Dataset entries

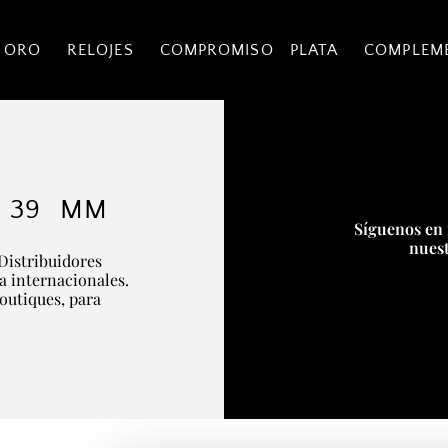
 ORO
RELOJES
COMPROMISO
PLATA
COMPLEM
R 39 MM
Síguenos en 
nuest
Distribuidores
ía internacionales.
boutiques, para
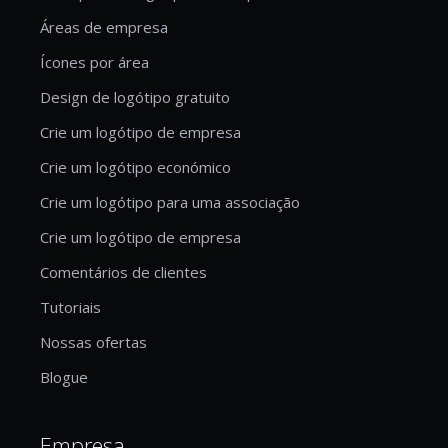
Áreas de empresa
Ícones por área
Design de logótipo gratuito
Crie um logótipo de empresa
Crie um logótipo económico
Crie um logótipo para uma associação
Crie um logótipo de empresa
Comentários de clientes
Tutoriais
Nossas ofertas
Blogue
Empresa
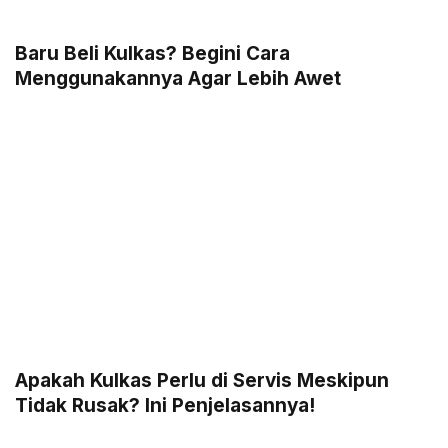
Baru Beli Kulkas? Begini Cara
Menggunakannya Agar Lebih Awet
Apakah Kulkas Perlu di Servis Meskipun
Tidak Rusak? Ini Penjelasannya!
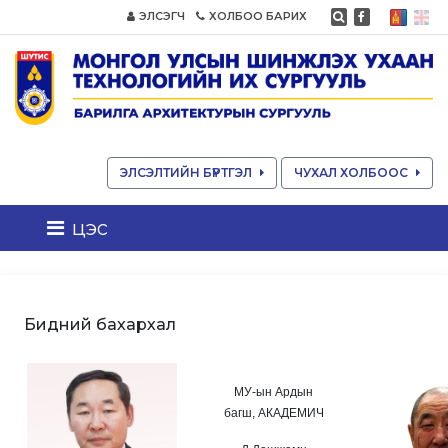
ЭЛСЭГЧ
ХОЛБОО БАРИХ
ЭЛСЭЛТИЙН БҮРТГЭЛ
ЧУХАЛ ХОЛБООС
цэс
Бидний бахархал
МУ-ын Ардын
багш, АКАДЕМИЧ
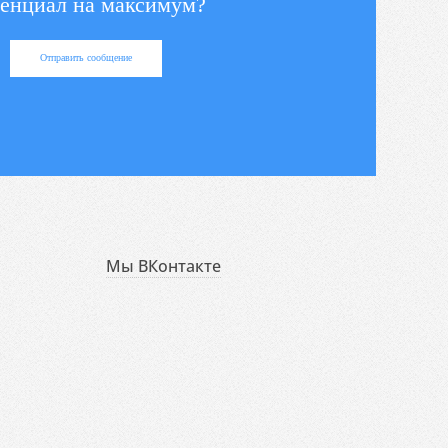
енциал на максимум?
Отправить сообщение
Мы ВКонтакте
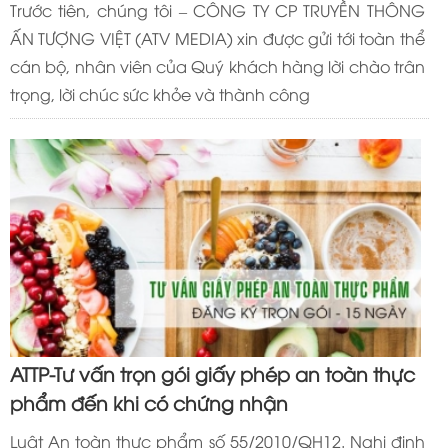
Trước tiên, chúng tôi – CÔNG TY CP TRUYỀN THÔNG
ẤN TƯỢNG VIỆT (ATV MEDIA) xin được gửi tới toàn thể
cán bộ, nhân viên của Quý khách hàng lời chào trân
trọng, lời chúc sức khỏe và thành công
ATTP-Tư vấn trọn gói giấy phép an toàn thực
phẩm đến khi có chứng nhận
Luật An toàn thực phẩm số 55/2010/QH12. Nghị định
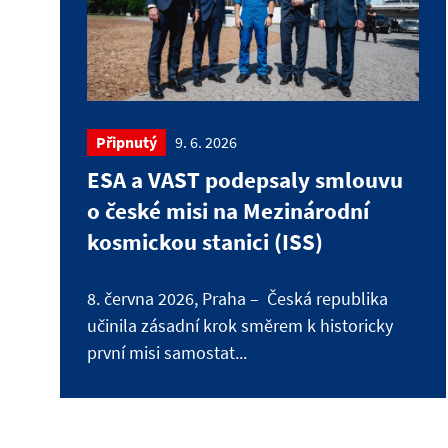
Připnutý
9. 6. 2026
ESA a VAST podepsaly smlouvu
o české misi na Mezinárodní
kosmickou stanici (ISS)
8. června 2026, Praha – Česká republika
učinila zásadní krok směrem k historicky
první misi samostat...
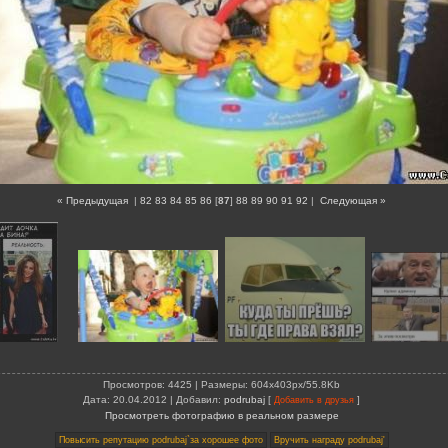
« Предыдущая
|
82
83
84
85
86
[
87
]
88
89
90
91
92
|
Следующая »
Просмотров
: 4425 |
Размеры
: 604x403px/55.8Kb
Дата
: 20.04.2012 |
Добавил
:
podrubaj
[
]
Добавить в друзья
Просмотреть фотографию в реальном размере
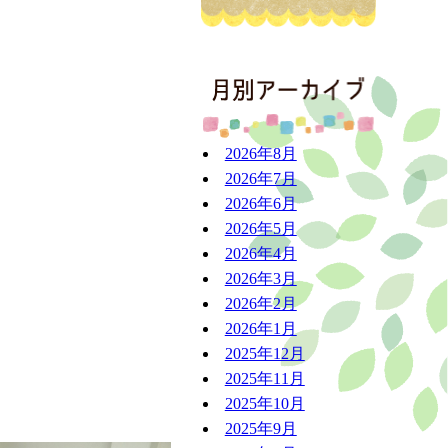
アーカ
2026年8月
2026年7月
2026年6月
2026年5月
2026年4月
2026年3月
2026年2月
2026年1月
2025年12月
2025年11月
2025年10月
2025年9月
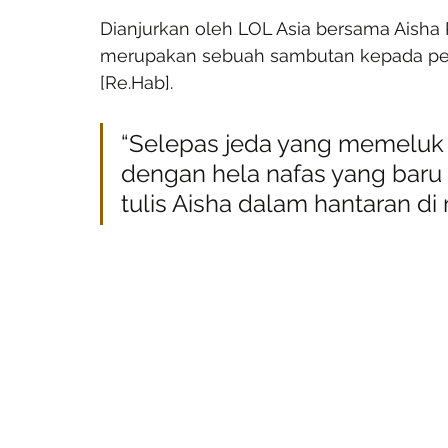
Dianjurkan oleh LOL Asia bersama Aisha 
merupakan sebuah sambutan kepada per
[Re.Hab].
“Selepas jeda yang memeluk s
dengan hela nafas yang baru 
tulis Aisha dalam hantaran di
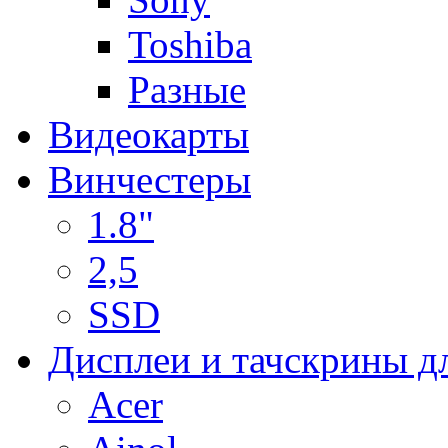
Toshiba
Разные
Видеокарты
Винчестеры
1.8"
2,5
SSD
Дисплеи и тачскрины д
Acer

◆ **ABOUT THIS EXERCISE**
Each line above that includes "thực" should be shown.

◆ **SOLUTION BELOW**
ATTP-Tư vấn trọn gói giấy phép an toàn thực
Luật An toàn thực phẩm số 55/2010/QH12. Nghị định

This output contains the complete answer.